- Theatrical release poster
- Directed by: R. V. Udayakumar
- Written by: R. V. Udayakumar
- Produced by: K. S. Srinivasan K. S. Sivaraman
- Starring: Prabhu; Karthik; Pallavi; Ranjini;
- Cinematography: Shiva
- Edited by: G. Jayachandran
- Music by: Manoj–Gyan
- Production company: Sivasri Pictures
- Release date: 26 February 1988;
- Running time: 140 minutes
- Country: India
- Language: Tamil

= Urimai Geetham =

Urimai Geetham is a 1988 Indian Tamil-language political thriller film written and directed by R. V. Udayakumar, in his directorial debut. The film stars Prabhu and Karthik. It was released on 26 February 1988, and Udayakumar won the Best New face (Director) award at the 9th Cinema Express Awards.

== Plot ==

Bhoominathan, an honest politician, wins the election and becomes the chief minister of Tamil Nadu. A felicitation function is organised to celebrate his victory. In the function, he is assassinated by Thyagu. On the one hand, Thyagu is arrested and he denies having killed Bhoominathan.
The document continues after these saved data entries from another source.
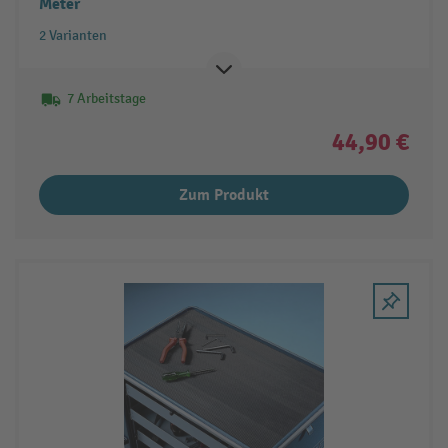
Meter
2 Varianten
7 Arbeitstage
44,90 €
Zum Produkt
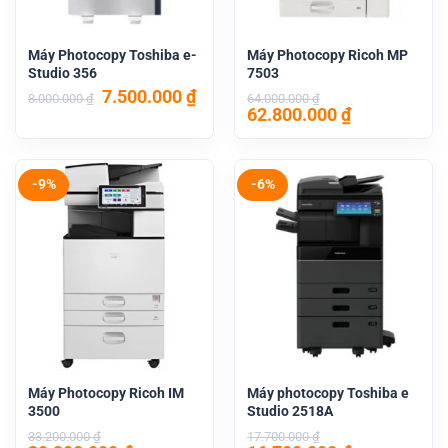
Máy Photocopy Toshiba e-
Máy Photocopy Ricoh MP
Studio 356
7503
Giá
Giá
7.500.000
₫
8.000.000
₫
64.000.000
₫
gốc
hiện
Giá
Giá
62.800.000
₫
là:
tại
gốc
hiện
8.000.000 ₫.
là:
là:
tại
7.500.000 ₫.
64.000.000 ₫.
là:
62.800.000 
-9%
-6%
Máy Photocopy Ricoh IM
Máy photocopy Toshiba e
3500
Studio 2518A
33.200.000
₫
17.700.000
₫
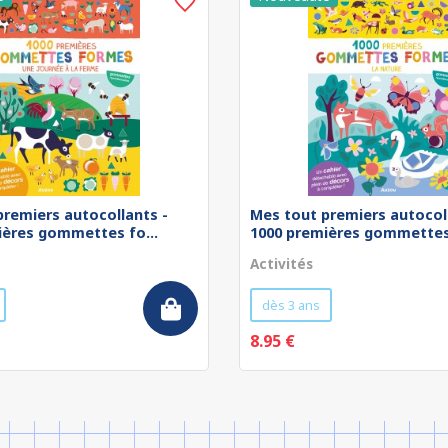
premiers autocollants -
Mes tout premiers autocol
ières gommettes fo...
1000 premières gommettes 
Activités
dès 3 ans
8.95 €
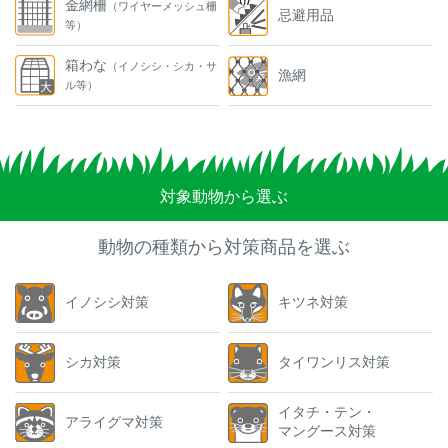
金網柵
（ワイヤーメッシュ柵
忌避用品
等）
箱わな
（イノシシ・シカ・サ
漁網
ル等）
対象動物から選ぶ
動物の種類から対策商品を選ぶ
イノシシ対策
キツネ対策
シカ対策
タイワンリス対策
イタチ・テン・
アライグマ対策
マングース対策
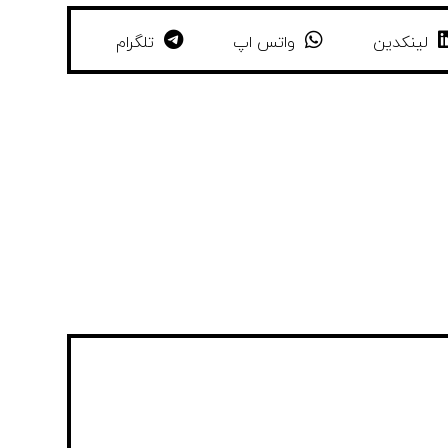
لینکدین
واتس اپ
تلگرام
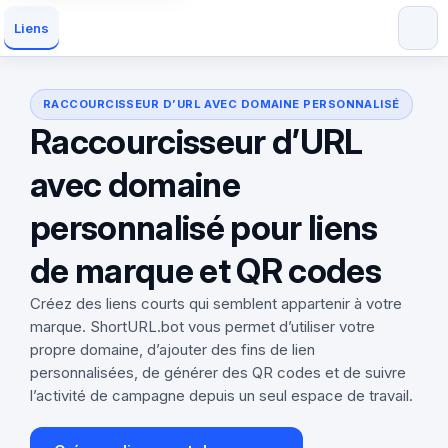
Liens
RACCOURCISSEUR D’URL AVEC DOMAINE PERSONNALISÉ
Raccourcisseur d’URL
avec domaine
personnalisé pour liens
de marque et QR codes
Créez des liens courts qui semblent appartenir à votre
marque. ShortURL.bot vous permet d’utiliser votre
propre domaine, d’ajouter des fins de lien
personnalisées, de générer des QR codes et de suivre
l’activité de campagne depuis un seul espace de travail.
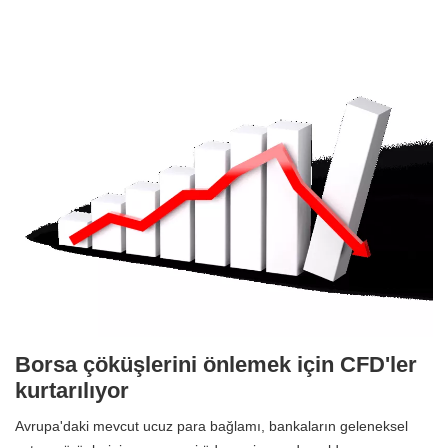
Borsa çöküşlerini önlemek için CFD'ler
kurtarılıyor
Avrupa'daki mevcut ucuz para bağlamı, bankaların geleneksel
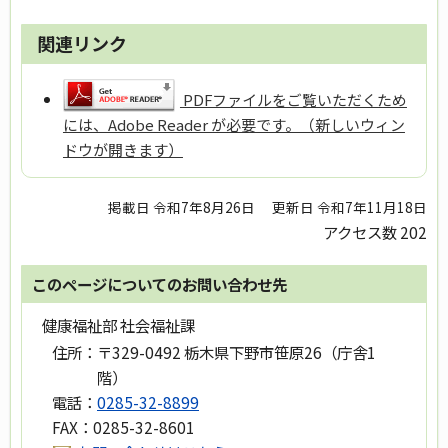
関連リンク
PDFファイルをご覧いただくため
には、Adobe Reader が必要です。（新しいウィン
ドウが開きます）
掲載日 令和7年8月26日
更新日 令和7年11月18日
アクセス数
202
このページについてのお問い合わせ先
健康福祉部 社会福祉課
住所：
〒329-0492 栃木県下野市笹原26（庁舎1
階）
電話：
0285-32-8899
FAX：
0285-32-8601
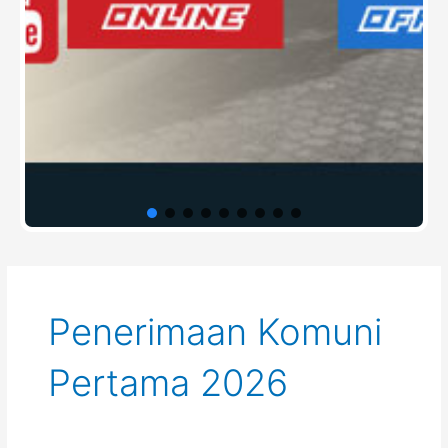
Penerimaan Komuni
Pertama 2026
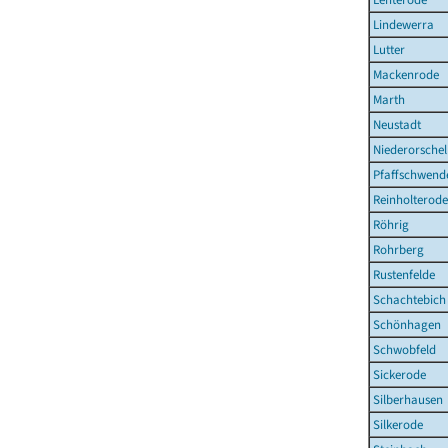
Lindewerra
Lutter
Mackenrode
Marth
Neustadt
Niederorschel
Pfaffschwend
Reinholterode
Röhrig
Rohrberg
Rustenfelde
Schachtebich
Schönhagen
Schwobfeld
Sickerode
Silberhausen
Silkerode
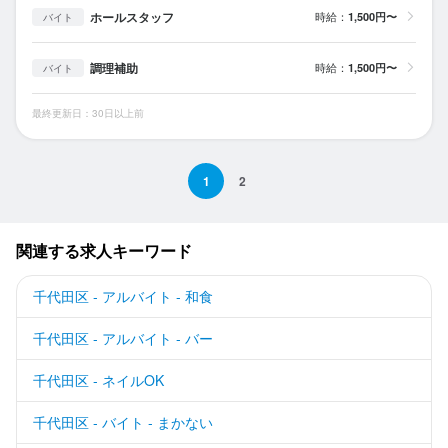
ホールスタッフ
時給：
1,500円〜
バイト
調理補助
時給：
1,500円〜
バイト
最終更新日：30日以上前
1
2
関連する求人キーワード
千代田区 - アルバイト - 和食
千代田区 - アルバイト - バー
千代田区 - ネイルOK
千代田区 - バイト - まかない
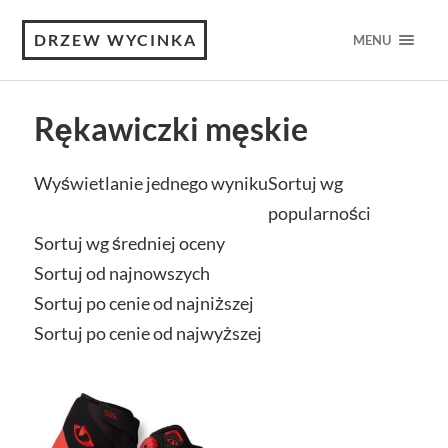
DRZEW WYCINKA
MENU
Rękawiczki męskie
Wyświetlanie jednego wyniku
Sortuj wg
popularności
Sortuj wg średniej oceny
Sortuj od najnowszych
Sortuj po cenie od najniższej
Sortuj po cenie od najwyższej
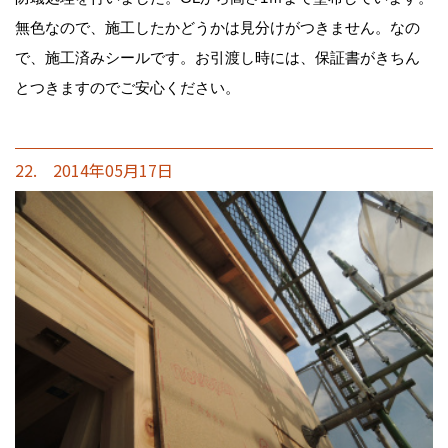
無色なので、施工したかどうかは見分けがつきません。なの
で、施工済みシールです。お引渡し時には、保証書がきちん
とつきますのでご安心ください。
22. 2014年05月17日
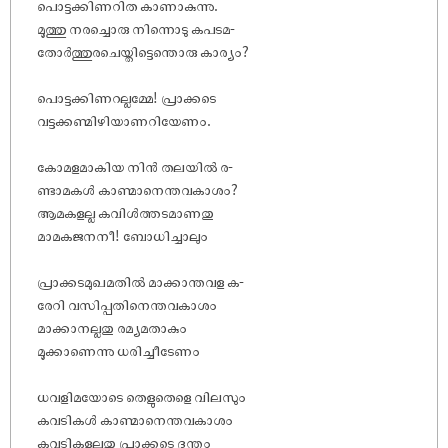
പൊട്ടക്കിണറിത കാണാകുന്നു.
മൂത്തു നരച്ചൊരു നിന്നൊടു കപടമ-
തോർത്തുരചെയ്തിട്ടെന്തൊരു കാര്യം?
പൊട്ടക്കിണറല്ലമ്മേ! പ്രാക്കടെ
വട്ടക്കണ്മിഴിയാണറിയേണം.
കോമളമാകിയ നിൻ തലയിൽ ര-
ണ്ടാമകൾ കാണ്മാനെന്തവകാശം?
ആമകളല്ല കവിൾത്തടമാണതു
മാമകജനനീ! ബോധിച്ചാലും
പ്രാക്കടമുഖമതിൽ മാക്കാന്തവള ക-
രേറി വസിപ്പതിനെന്തവകാശം
മാക്കാനല്ലതു രമ്യമതാകും
മൂക്കാണെന്നു ധരിച്ചീടേണം
ധവളിമയോടെ തെളുതെളെ വിലസും
കവടികൾ കാണ്മാനെന്തവകാശം
കവടികളല്ലതു പ്രാക്കടെ ദന്തം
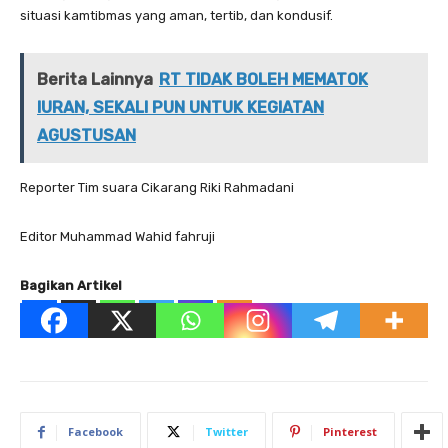
situasi kamtibmas yang aman, tertib, dan kondusif.
Berita Lainnya
RT TIDAK BOLEH MEMATOK
IURAN, SEKALI PUN UNTUK KEGIATAN
AGUSTUSAN
Reporter Tim suara Cikarang Riki Rahmadani
Editor Muhammad Wahid fahruji
Bagikan Artikel
Facebook
Twitter
Pinterest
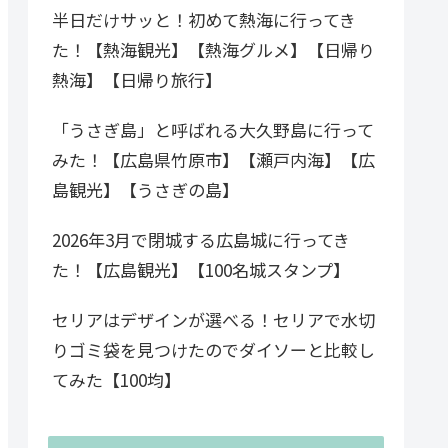
半日だけサッと！初めて熱海に行ってき
た！【熱海観光】【熱海グルメ】【日帰り
熱海】【日帰り旅行】
「うさぎ島」と呼ばれる大久野島に行って
みた！【広島県竹原市】【瀬戸内海】【広
島観光】【うさぎの島】
2026年3月で閉城する広島城に行ってき
た！【広島観光】【100名城スタンプ】
セリアはデザインが選べる！セリアで水切
りゴミ袋を見つけたのでダイソーと比較し
てみた【100均】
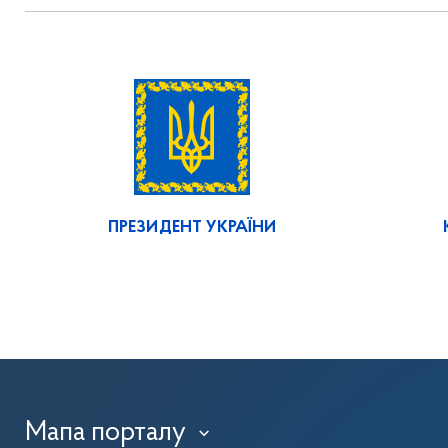
ПРЕЗИДЕНТ УКРАЇНИ
Мапа порталу
›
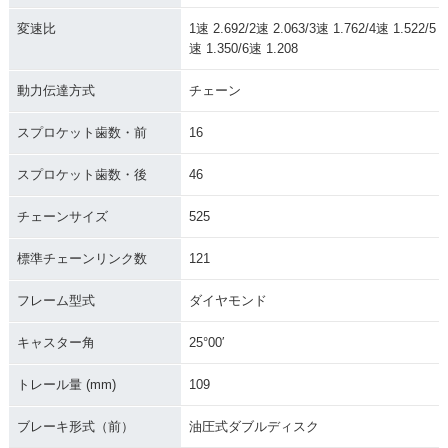
変速比
1速 2.692/2速 2.063/3速 1.762/4速 1.522/5
速 1.350/6速 1.208
動力伝達方式
チェーン
スプロケット歯数・前
16
スプロケット歯数・後
46
チェーンサイズ
525
標準チェーンリンク数
121
フレーム型式
ダイヤモンド
キャスター角
25°00′
トレール量 (mm)
109
ブレーキ形式（前）
油圧式ダブルディスク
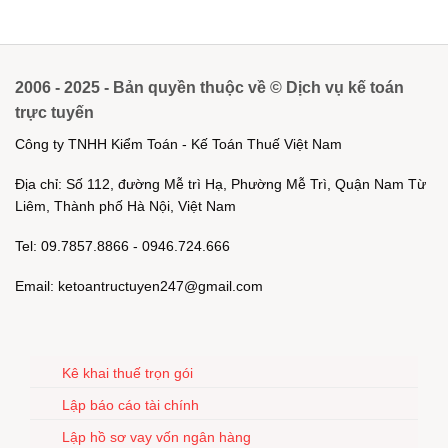
2006 - 2025 - Bản quyền thuộc về © Dịch vụ kế toán
trực tuyến
Công ty TNHH Kiểm Toán - Kế Toán Thuế Việt Nam
Địa chỉ: Số 112, đường Mễ trì Hạ, Phường Mễ Trì, Quận Nam Từ
Liêm, Thành phố Hà Nội, Việt Nam
Tel: 09.7857.8866 - 0946.724.666
Email: ketoantructuyen247@gmail.com
Kê khai thuế trọn gói
Lập báo cáo tài chính
Lập hồ sơ vay vốn ngân hàng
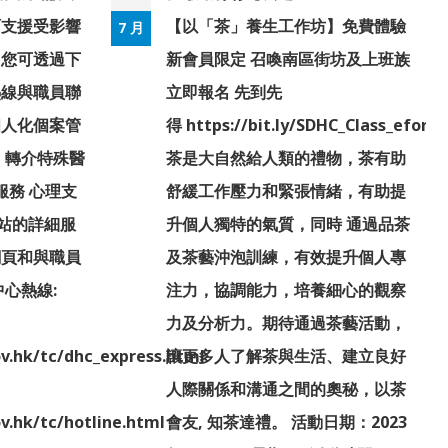
面支援受影響
【以「茶」養生工作坊】免費體驗
7 月
。您可透過下
新會員限定 召喚南區街坊及上班族
熱線與職員聯
立即報名 先到先
個人化個案管
得 https://bit.ly/SDHC_Class_eform
 轉介特殊醫
茶是大自然給人類的禮物，茶有助
服務 心理支
舒緩工作壓力和緊張情緒，有助提
/站的詳細服
升個人獨特的氣質，同時 通過品茶
網頁和與職員
及茶藝沖泡訓練，有效提升個人專
心熱線:
注力，協調能力，培養細心的觀察
：
力及分析力。期待通過茶藝活動，
v.hk/tc/dhc_express.html
讓更多人了解茶與生活、建立良好
人際關係和溝通之間的奧秘，以茶
v.hk/tc/hotline.html
會友, 知茶達禮。 活動日期：2023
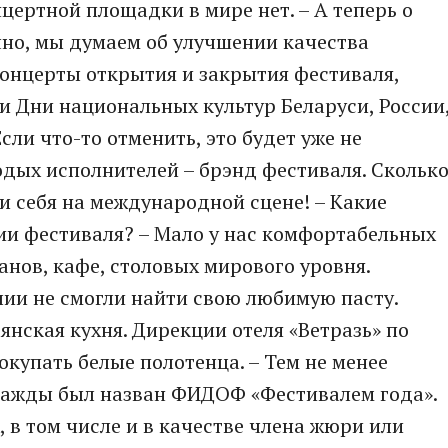
цертной площадки в мире нет. – А теперь о
ечно, мы думаем об улучшении качества
 концерты открытия и закрытия фестиваля,
 Дни национальных культур Беларуси, России
сли что-то отменить, это будет уже не
одых исполнителей – брэнд фестиваля. Скольк
 себя на международной сцене! – Какие
ии фестиваля? – Мало у нас комфортабельных
анов, кафе, столовых мирового уровня.
алии не смогли найти свою любимую пасту.
ьянская кухня. Дирекции отеля «Ветразь» по
купать белые полотенца. – Тем не менее
дважды был назван ФИДОФ «Фестивалем года».
 в том числе и в качестве члена жюри или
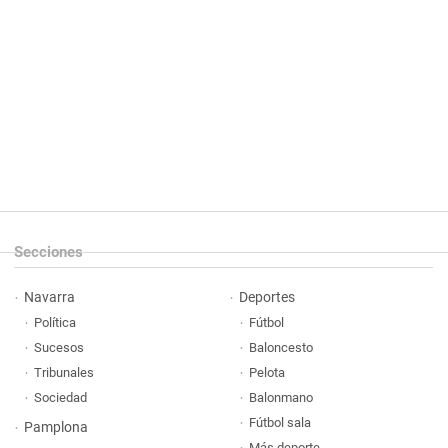
Secciones
Navarra
Deportes
Política
Fútbol
Sucesos
Baloncesto
Tribunales
Pelota
Sociedad
Balonmano
Fútbol sala
Pamplona
Más deporte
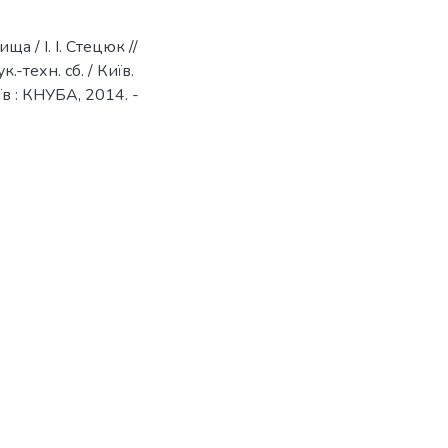
а / І. І. Стецюк //
-техн. сб. / Київ.
иїв : КНУБА, 2014. -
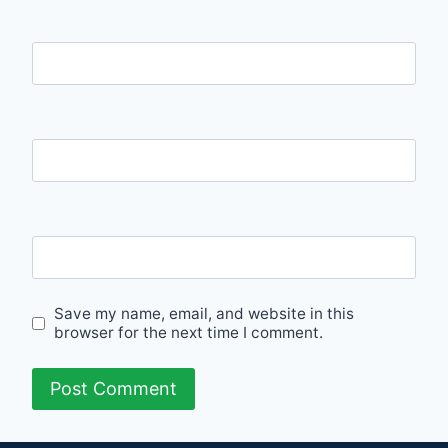
Name
Email
Website
Save my name, email, and website in this
browser for the next time I comment.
On the other hand, Bhoominathan's son, Chandru is determined to find his father's murderer. The rest of the story is what happens to Thyagu and Chandru who is the real culprit.

== Production ==
Urimai Geetham is the directorial debut of Udayakumar. Editing was handled by G. Jayachandran.

== Soundtrack ==
The soundtrack was composed by the duo Manoj–Gyan, with lyrics written by the director Udayakumar. The song "Mella Mella" became popular. The audio was launched at 12 July 1987 at New Woodlands Hotel, Chennai.

Track listing
| No. | Title | Singer(s) | Length |
|---|---|---|---|
| 1. | "Ponmaanney" | S. P. Balasubrahmanyam, K. S. Chithra | 4:15 |
| 2. | "Vidukathai" | S. P. Balasubrahmanyam, Uma Ramanan | 1:59 |
| 3. | "Mella Mella" | S. P. Balasubrahmanyam, Vidya | 4:19 |
| 4. | "Santhakadai" | Malaysia Vasudevan, S. N. Surendar, B. S. Sasirekha | 3:46 |
| 5. | "Anju Viral" | P. Jayachandran, S. Janaki, Udayakumar | 4:06 |
| Total length: |  |  | 18:25 |

== Release and reception ==
Urimai Geetham was released on 26 February 1988. Jayamanmadhan of Kalki said the director took an innovative story and mixed it with routine masala. Udayakumar won the Best New face (Director) award at the 9th Cinema Express Awards.